Pat Hecker makes makes beautiful art works (check out her tatoodreams blog), many of which reside in my sister's home. Among my favorites are the Kleenex cover in her bathroom. Which got me to thinking - what was life like before paper tissues ruled? When I went unprepared to a touching memorial service for a friend this week, another friend gave me four tissues. One generation ago, it would have been a hankie.
My mom always had each purse stocked with a hankie, a pen, a comb, and a pillbox. She simply moved her wallet and lipstick so that she was always prepared. Me, I have to transfer the wallet, the cell phone, three pairs of glasses (sun, distance, reading), three checkbooks (2 personal, one business), 2 sets of business cards, the cellphone extra battery since I am forever forgetting to charge it, the flashdrive, a pen, and the mini Kleenex pack, which is always open and getting cruddy from the bottom-of-the-purse litter. Comb? Lost it two decades ago.

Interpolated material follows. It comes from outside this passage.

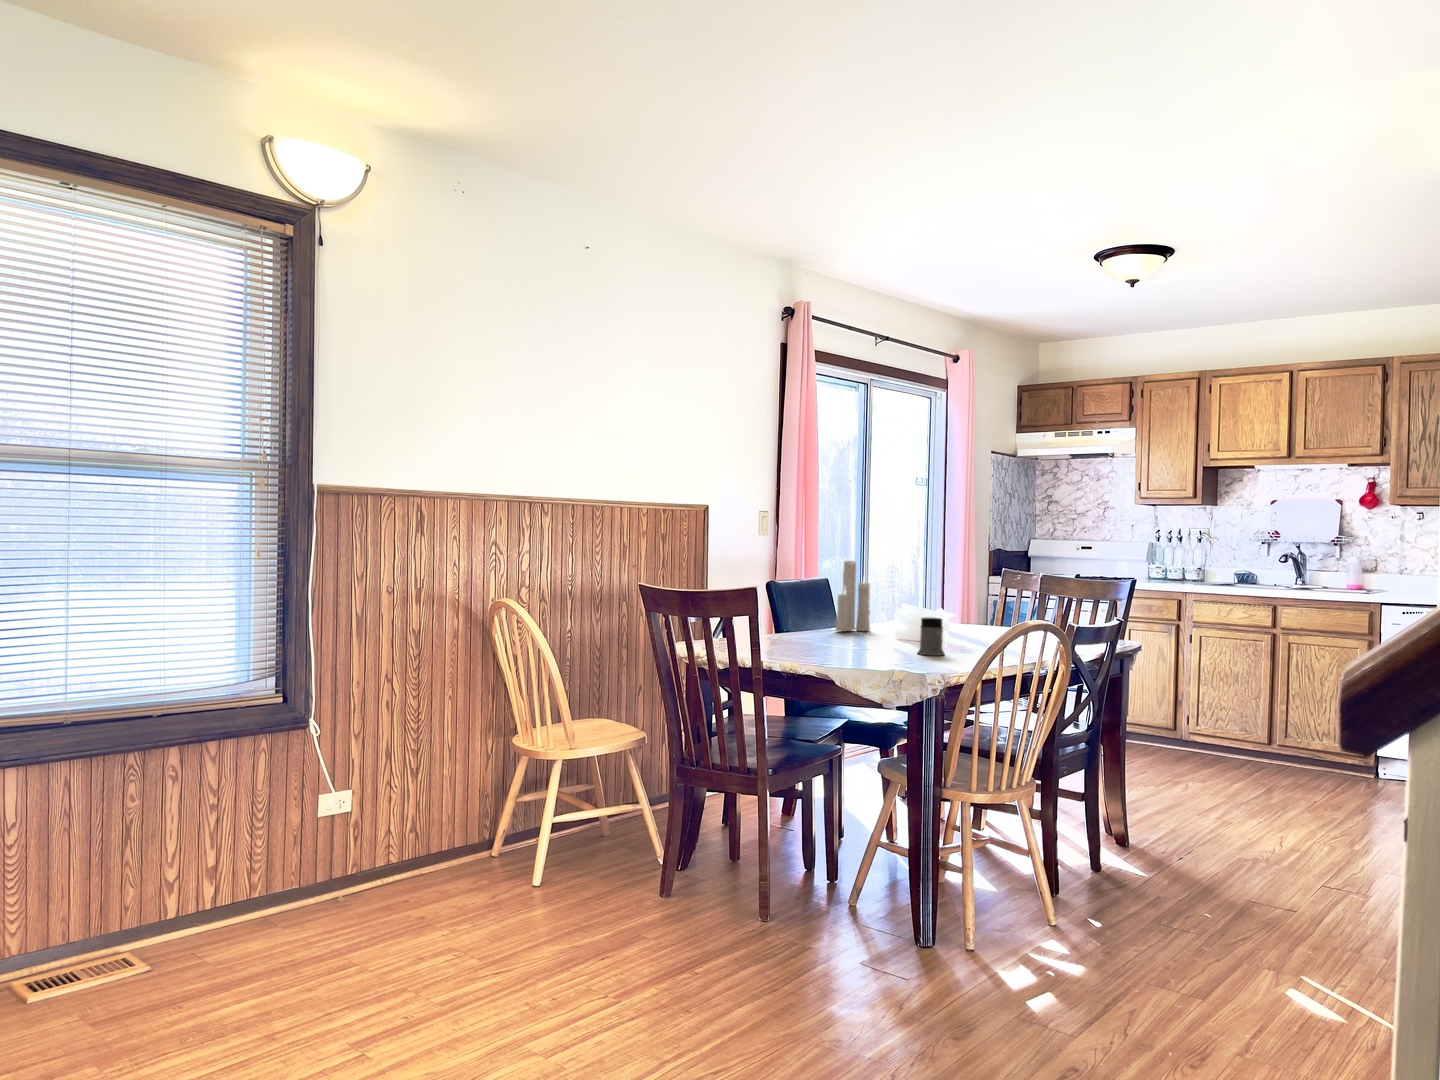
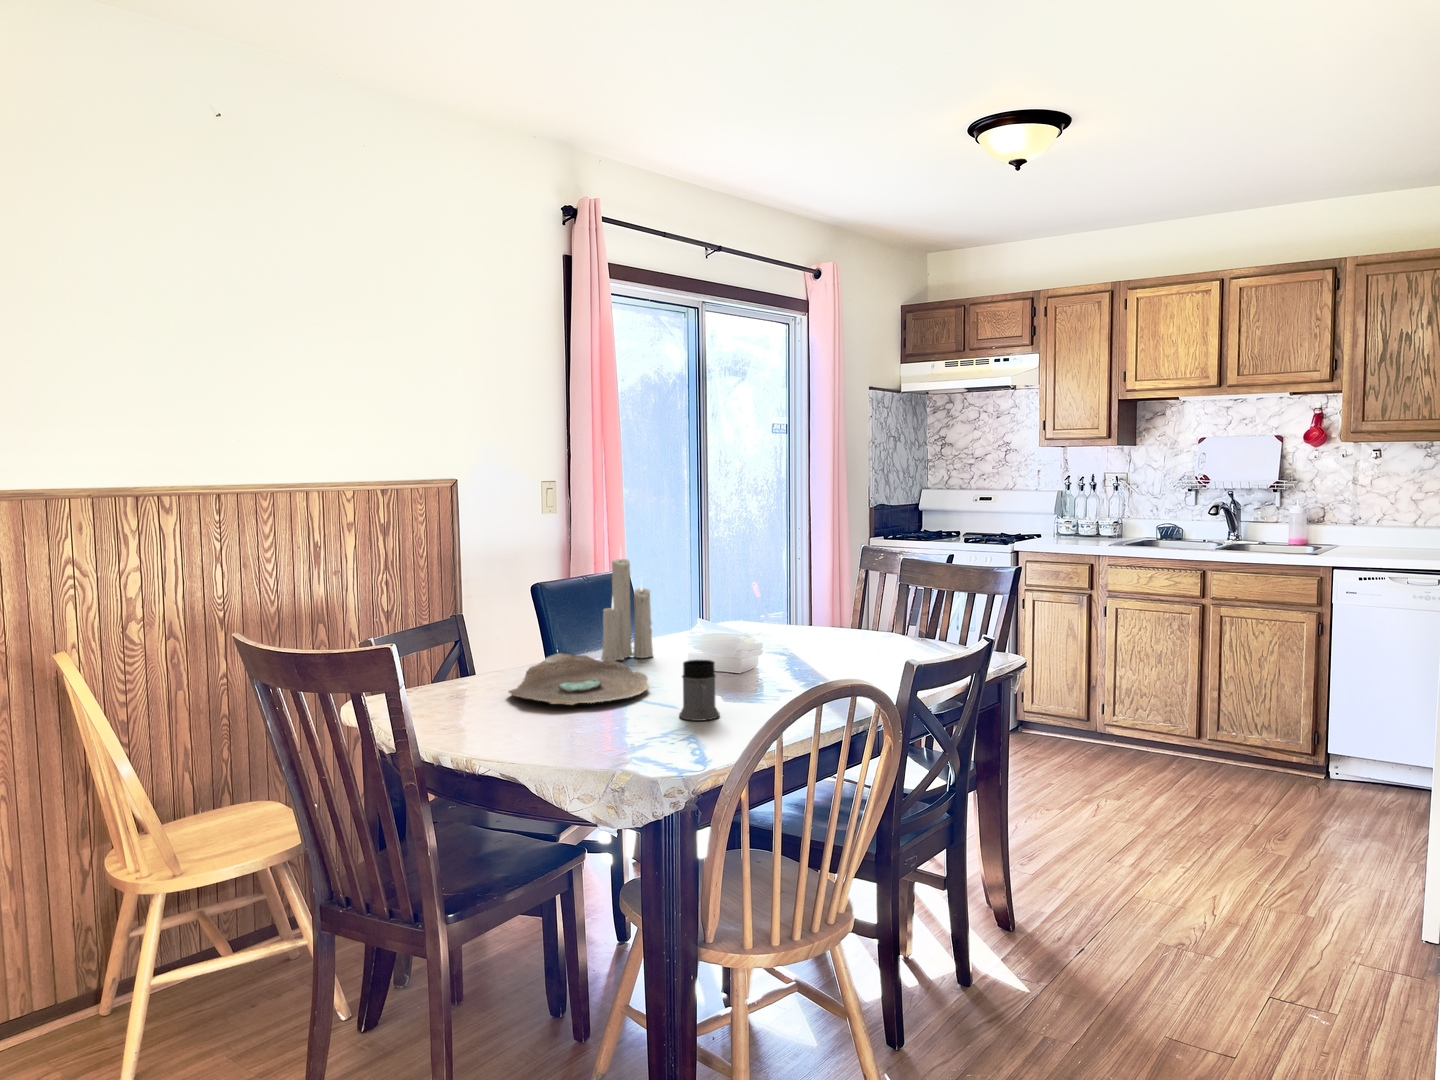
decorative bowl: none [792,621,886,645] -> present [509,653,649,705]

At my mom's memorial service, I tried my best to get through my prepared remarks without bawling, but the tears came near the end anyway. So my dad hauls out his trusty (huge) red bandanna to wipe my tears away, turning my tears to laughter. The big guy's hankie.
If I was as green as I like to think I am, I would wash and iron the hankies and go stock my purse. I would pile up the bandannas for home use (instead of reserving them for napkins that look oh-so-cute with the blue speckle ware on the picnic table). I would look at my body's extra fluids as washable, not disposable. I would stop thinking of hankies as delicate reminders of a more gentle age, and think of them as the hardworking but lace covered necessities.
But then I would not need handrafted tissue box covers. Art always suffers.